(PROBLEM DESCRIPTION) Render the lines of the listing below as a numbered list, leaving out blank lines and the pictures.

════

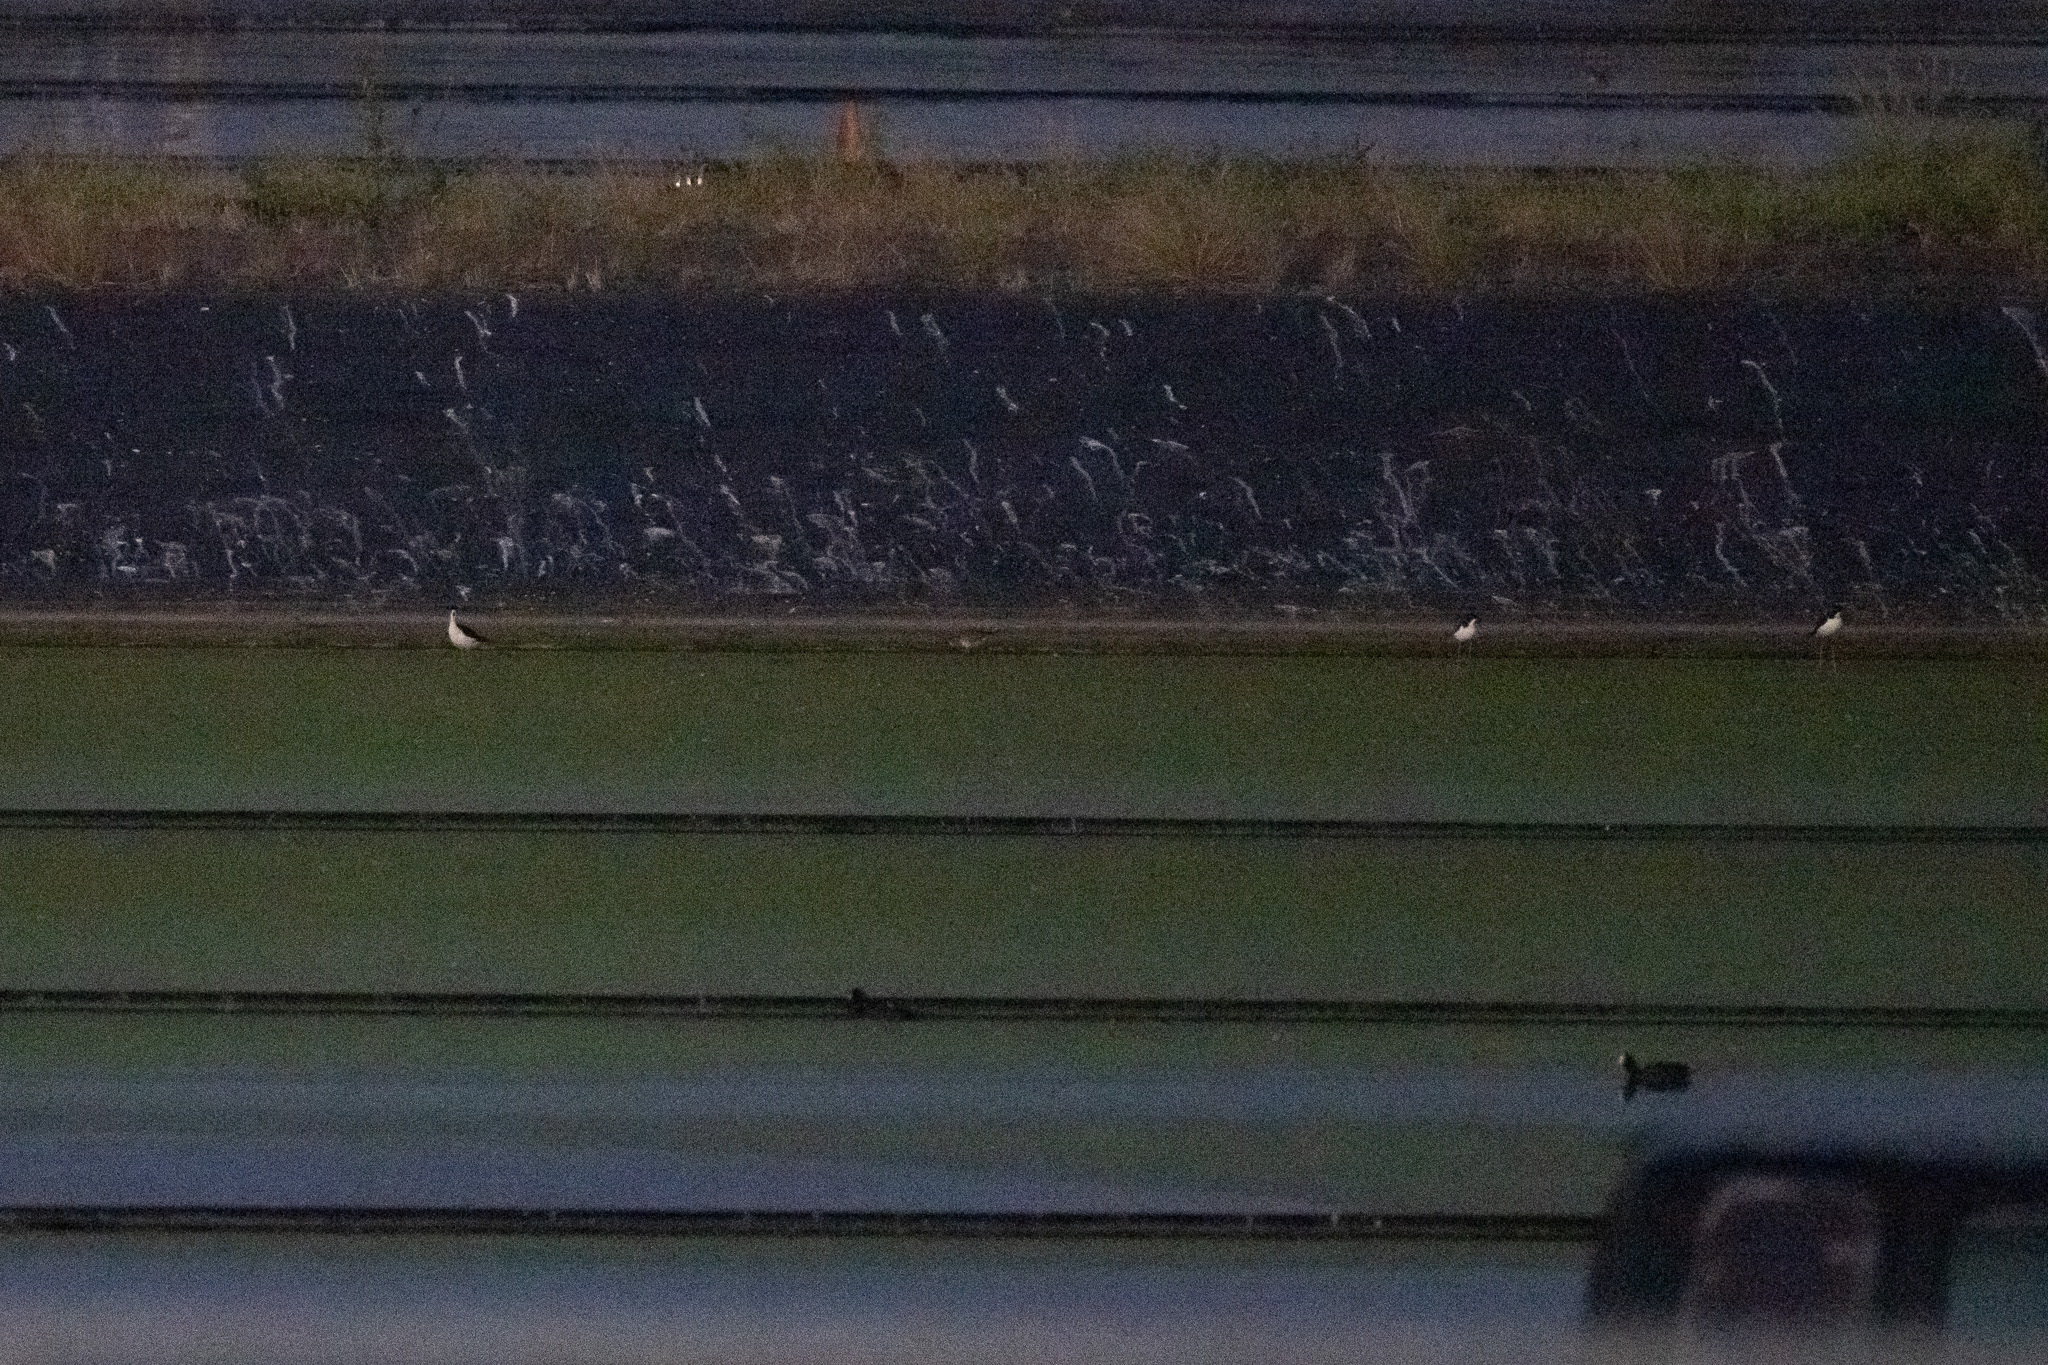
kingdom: Animalia
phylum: Chordata
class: Aves
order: Charadriiformes
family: Recurvirostridae
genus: Himantopus
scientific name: Himantopus mexicanus
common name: Black-necked stilt
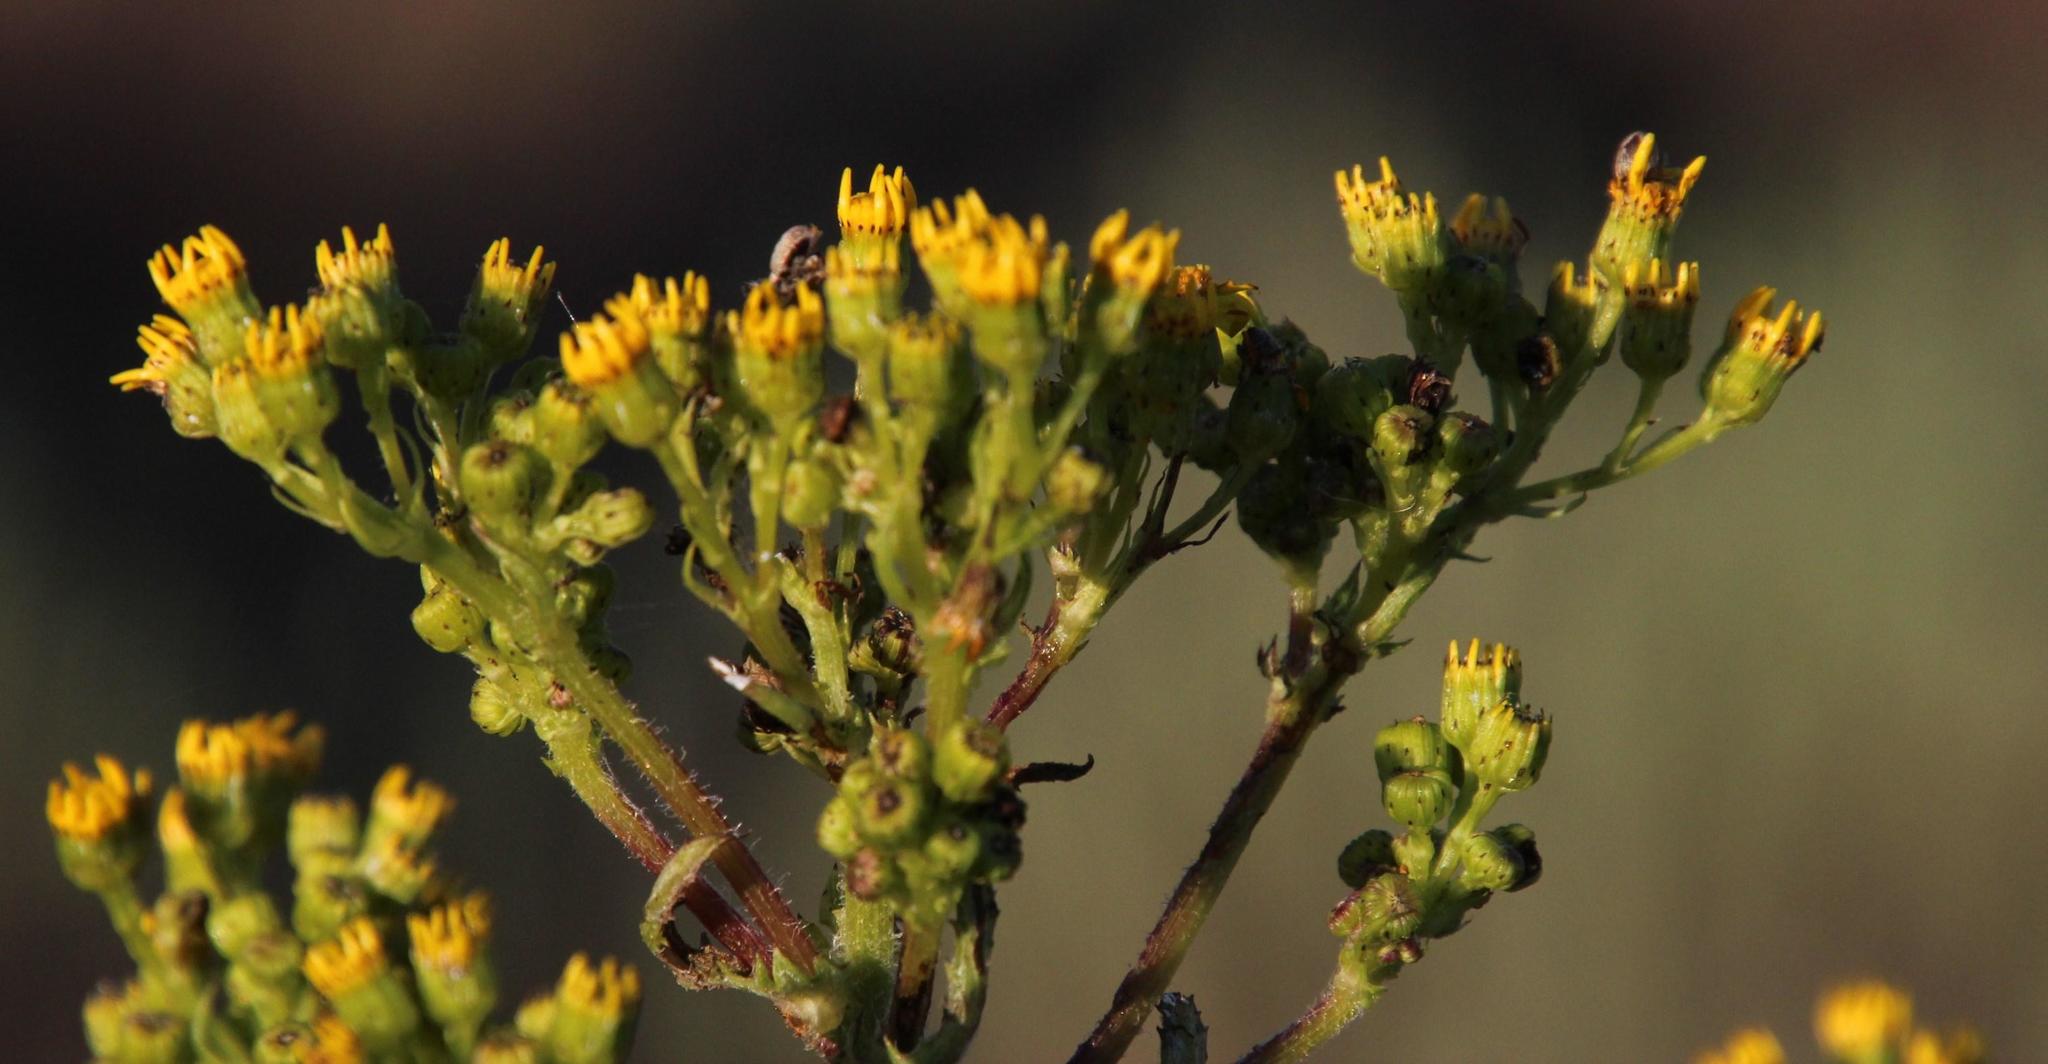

════

(SOLVED PROBLEM)
1. kingdom: Animalia
2. phylum: Chordata
3. class: Aves
4. order: Charadriiformes
5. family: Recurvirostridae
6. genus: Himantopus
7. scientific name: Himantopus mexicanus
8. common name: Black-necked stilt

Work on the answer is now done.